6. Claims for defects/Liability for defects/Handling defects

  1. The legal stipulations regarding the Supplier’s liability for defects shall apply, unless other provisions regarding this are made below or in separate agreements and contracts.
  2. The Supplier commits himself to comply fully with our specifications, especially order documents for our contracts, thereby satisfying the agreed properties of the delivery items.
  3. The deliveries and services of the Supplier shall be made and/or provided according to the recognised technical rules and complying with any EN, ÖVE, DVGW or equivalent standards that may apply. Furthermore, the deliveries and services of the Supplier on the day of delivery shall comply with all statutory and official provisions, including those regarding the protection of machines and protection of the environment and shall satisfy the prevailing accident prevention provisions.
  4. The Supplier shall guarantee that the delivery/service has been executed in accordance with the order and in compliance with the provisions according to item 6.3 for a period of 5 years, subject to longer statutory periods. The guarantee period starts with the delivery or after the final acceptance if no other written agreements exist.
  5. We are not committed to checking the delivery/service immediately upon transfer or to complaining about visible defects (notification of defects). Rather, we are entitled to make warranty claims at any time for defects arising within the guarantee period as given in item 6.4.
  6. In the event of a warranty claim, we are entitled to demand free rectification or exchange, as we wish, of the faulty delivery/service, to rectify the fault ourselves or have it rectified by another party at the Supplier’s expense, to obtain replacement from a third party while charging the Supplier for the additional costs, to change the contract immediately or to request a reduction in price. In the event that defects are rectified by the Supplier, the guarantee period for the entire delivery/service affected by the defect begins after final acceptance of the rectification by us.
  7. We always charge the return of rejected goods against the value of the goods. Rectified and redelivered goods approved by us or replacement deliveries are to be invoiced anew.
  8. Goods rejected during the guarantee period that are built into our products or that are already in the possession of our customers or their customers (field failures), will normally be removed by our service technicians or by our customer’s specialist personnel (heating engineers) without prior agreement with the Supplier, and returned to the Supplier making a charge amounting to the value of the goods. Furthermore, we are entitled to charge the Supplier for all expenditures necessary for this type of subsequent fulfilment and to pass on justified claims for expenses by our customers, directly related to the defective vendor goods, to the Supplier. Return deliveries of subsequently improved goods that have failed in the field may not be made to us. In the event that the Supplier wishes to carry out the subsequent fulfilment of rejected field goods with our customers or with the end customers himself, this must be agreed with us.
  9. The Supplier shall guarantee the traceability of his deliveries and pledges himself to supply us with all information regarding this.

7. Confidentiality

  1. The Supplier shall be committed to keep confidential all information about our business processes and operating procedures that may become known to him or to his employees during the execution of the order. He shall expressly inform the employees deployed by him about the commitment to confidentiality.
  2. Documents (drawings, technical specifications, BOMs etc.), other papers and specimens of any type made available by us to the Supplier shall be treated strictly confidentially, shall only be used for purposes of fulfilling the order, shall be protected from misuse and, without the right of retention, shall be given back, unsolicited, at the end of the contract.
  3. Information that becomes known due to the execution of contracts with us may not be used for own account or passed on to third parties. Contravention justifies claims for compensation made by TiSUN against the Supplier.

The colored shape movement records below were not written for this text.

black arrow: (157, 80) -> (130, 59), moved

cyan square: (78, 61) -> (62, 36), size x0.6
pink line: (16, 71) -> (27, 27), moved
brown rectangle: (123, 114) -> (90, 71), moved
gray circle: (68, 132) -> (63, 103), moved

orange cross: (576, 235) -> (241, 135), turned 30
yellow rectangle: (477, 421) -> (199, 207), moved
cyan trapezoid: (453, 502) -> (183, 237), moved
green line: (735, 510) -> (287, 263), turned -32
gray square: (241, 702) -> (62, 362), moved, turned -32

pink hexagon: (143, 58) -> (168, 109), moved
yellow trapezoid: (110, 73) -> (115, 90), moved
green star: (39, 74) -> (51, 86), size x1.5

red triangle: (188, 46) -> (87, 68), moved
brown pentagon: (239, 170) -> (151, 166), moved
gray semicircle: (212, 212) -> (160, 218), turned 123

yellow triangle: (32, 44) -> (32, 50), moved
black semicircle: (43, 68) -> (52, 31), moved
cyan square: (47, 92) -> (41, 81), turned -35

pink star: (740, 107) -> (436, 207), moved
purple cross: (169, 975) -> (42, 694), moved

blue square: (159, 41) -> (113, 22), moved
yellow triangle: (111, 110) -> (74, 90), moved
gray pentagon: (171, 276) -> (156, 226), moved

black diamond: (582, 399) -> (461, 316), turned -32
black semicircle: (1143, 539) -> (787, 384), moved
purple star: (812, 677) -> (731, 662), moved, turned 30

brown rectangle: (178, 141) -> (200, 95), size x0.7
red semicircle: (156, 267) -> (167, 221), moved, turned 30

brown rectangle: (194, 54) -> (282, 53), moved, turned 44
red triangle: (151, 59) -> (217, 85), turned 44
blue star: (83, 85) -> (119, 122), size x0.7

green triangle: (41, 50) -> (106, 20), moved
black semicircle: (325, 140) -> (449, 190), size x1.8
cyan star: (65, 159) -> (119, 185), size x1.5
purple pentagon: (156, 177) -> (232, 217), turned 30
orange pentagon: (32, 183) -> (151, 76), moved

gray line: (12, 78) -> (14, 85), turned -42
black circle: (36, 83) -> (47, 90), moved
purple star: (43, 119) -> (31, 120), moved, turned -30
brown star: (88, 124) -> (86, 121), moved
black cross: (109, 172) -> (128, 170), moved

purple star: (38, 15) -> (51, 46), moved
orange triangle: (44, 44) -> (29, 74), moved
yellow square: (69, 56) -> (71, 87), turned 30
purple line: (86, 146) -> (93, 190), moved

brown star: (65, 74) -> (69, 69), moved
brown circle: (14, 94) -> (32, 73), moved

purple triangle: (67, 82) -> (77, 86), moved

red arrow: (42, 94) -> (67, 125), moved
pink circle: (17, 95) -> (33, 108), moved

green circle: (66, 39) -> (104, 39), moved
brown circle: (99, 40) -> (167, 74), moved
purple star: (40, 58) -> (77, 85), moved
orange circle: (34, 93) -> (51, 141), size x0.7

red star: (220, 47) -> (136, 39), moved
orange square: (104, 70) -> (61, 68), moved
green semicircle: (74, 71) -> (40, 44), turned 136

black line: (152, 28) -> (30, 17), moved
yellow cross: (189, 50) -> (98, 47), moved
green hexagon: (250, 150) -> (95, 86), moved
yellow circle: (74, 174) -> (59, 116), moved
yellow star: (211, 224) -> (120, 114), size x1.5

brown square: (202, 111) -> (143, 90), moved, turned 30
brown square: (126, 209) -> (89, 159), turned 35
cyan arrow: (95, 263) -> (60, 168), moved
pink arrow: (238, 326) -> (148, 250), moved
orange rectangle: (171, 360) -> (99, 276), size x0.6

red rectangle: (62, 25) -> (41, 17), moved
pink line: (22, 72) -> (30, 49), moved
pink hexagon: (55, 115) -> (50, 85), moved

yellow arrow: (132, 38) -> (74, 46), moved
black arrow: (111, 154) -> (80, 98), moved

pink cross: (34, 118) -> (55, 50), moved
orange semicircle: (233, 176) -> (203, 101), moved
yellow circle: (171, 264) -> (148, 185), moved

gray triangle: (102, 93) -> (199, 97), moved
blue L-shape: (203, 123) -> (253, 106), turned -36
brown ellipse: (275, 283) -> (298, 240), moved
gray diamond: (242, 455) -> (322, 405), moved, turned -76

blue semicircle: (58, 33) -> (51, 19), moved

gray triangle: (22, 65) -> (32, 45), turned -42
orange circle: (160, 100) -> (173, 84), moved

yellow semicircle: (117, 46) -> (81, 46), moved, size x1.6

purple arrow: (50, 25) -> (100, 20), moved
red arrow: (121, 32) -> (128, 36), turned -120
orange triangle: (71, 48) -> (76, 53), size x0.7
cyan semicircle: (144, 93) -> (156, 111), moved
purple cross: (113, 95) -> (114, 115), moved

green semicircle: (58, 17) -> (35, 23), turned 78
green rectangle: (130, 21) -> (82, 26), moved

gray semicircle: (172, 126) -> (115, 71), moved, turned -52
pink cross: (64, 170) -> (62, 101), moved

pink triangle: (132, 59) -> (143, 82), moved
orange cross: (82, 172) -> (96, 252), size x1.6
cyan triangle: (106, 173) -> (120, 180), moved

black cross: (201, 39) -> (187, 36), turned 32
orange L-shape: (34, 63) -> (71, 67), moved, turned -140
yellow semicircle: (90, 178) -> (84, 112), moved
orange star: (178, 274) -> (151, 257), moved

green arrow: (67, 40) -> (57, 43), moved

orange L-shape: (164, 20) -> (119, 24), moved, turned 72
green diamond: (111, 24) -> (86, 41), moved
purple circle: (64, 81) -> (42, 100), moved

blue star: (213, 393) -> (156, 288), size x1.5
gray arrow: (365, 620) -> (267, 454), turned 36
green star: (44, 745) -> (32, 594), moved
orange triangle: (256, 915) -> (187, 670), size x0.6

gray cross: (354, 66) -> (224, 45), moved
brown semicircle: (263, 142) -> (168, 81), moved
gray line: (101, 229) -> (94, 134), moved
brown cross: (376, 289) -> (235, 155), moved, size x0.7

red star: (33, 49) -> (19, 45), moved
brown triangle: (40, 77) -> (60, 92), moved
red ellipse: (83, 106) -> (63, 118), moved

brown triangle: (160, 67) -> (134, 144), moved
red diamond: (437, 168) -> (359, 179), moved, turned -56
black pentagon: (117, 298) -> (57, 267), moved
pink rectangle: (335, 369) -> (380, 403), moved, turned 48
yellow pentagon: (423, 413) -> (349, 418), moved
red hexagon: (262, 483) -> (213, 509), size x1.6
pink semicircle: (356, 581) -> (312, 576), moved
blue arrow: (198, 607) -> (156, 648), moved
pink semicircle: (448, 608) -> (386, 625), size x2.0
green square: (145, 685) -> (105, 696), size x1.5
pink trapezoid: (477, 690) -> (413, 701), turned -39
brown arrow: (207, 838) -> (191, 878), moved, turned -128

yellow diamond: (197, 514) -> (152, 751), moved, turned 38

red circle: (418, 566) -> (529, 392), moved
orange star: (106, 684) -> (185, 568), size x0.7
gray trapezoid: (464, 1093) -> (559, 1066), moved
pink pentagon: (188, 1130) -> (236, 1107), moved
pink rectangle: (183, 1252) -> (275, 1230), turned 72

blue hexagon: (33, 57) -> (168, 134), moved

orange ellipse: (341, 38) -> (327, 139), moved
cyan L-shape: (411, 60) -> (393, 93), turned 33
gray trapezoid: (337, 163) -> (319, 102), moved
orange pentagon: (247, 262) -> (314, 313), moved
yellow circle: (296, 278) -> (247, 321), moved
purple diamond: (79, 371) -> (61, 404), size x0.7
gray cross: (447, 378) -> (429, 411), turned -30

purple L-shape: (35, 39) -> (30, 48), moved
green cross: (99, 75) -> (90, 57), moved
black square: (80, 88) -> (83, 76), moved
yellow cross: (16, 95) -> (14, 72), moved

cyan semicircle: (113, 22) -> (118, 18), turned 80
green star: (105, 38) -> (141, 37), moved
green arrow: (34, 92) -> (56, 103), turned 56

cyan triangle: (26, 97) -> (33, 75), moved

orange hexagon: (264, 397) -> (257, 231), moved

8. Manufacturer’s liability

The Supplier shall be committed to take out sufficient product liability insurance and to maintain cover. On demand, he must provide proof that possible third party claims for product liability due to faults in the delivered items are covered by this product liability insurance. The Supplier shall indemnify us from product liability arising from faults for which he is responsible to the extent to which he would also be directly liable.

9. Industrial property rights

The Supplier shall be liable for ensuring that no patents or other third party industrial property rights, both inland and abroad, are violated by his delivery and its usage. He shall indemnify us and our customers from all claims arising from the use of such property rights.

10. Acts of God

War, civil war, export restrictions or trading restrictions due to changes in political relations, as well as industrial disputes, lock-outs, operational disruptions, operational restrictions and events making the fulfilment of the contract impossible or unreasonable for us are Acts of God and release us from the obligation to timely acceptance as long as they exist. The contract partners are committed to inform one another about this and to adjust their obligations according to the changed circumstances, in good faith. The Supplier is obliged to inform us immediately about all circumstances that make it impossible for him to keep to the delivery date.

11. Withdrawal

In case of a significant deterioration of the Supplier’s economic or financial circumstances, particularly in the event that equalisation or insolvency proceedings are opened for his assets, we shall be entitled to withdraw from the contract if processing of the contract appears to be at risk because of the aforementioned circumstances. Accepting part deliveries and part services after one of the aforementioned circumstances arises does not prejudice the right to terminate the contract for the rest.

12. Place of jurisdiction/applicable law

For all legal disputes arising from this contract, the sole competent court is the district court of Kufstein, regardless of the amount in dispute in accordance with § 104 JN (Austrian Code of Judicial Organisation) or item 17 of the 1968 convention (EuGVÜ) or the Lugano convention (LGVÜ). Austrian law applies, excluding the provisions of the United Nations Convention on Contracts for the International Sale of Goods.

13. Severability clause

If individual terms or provisions of the contract should be or become ineffective, the other provisions and the contract as a whole are not affected by this.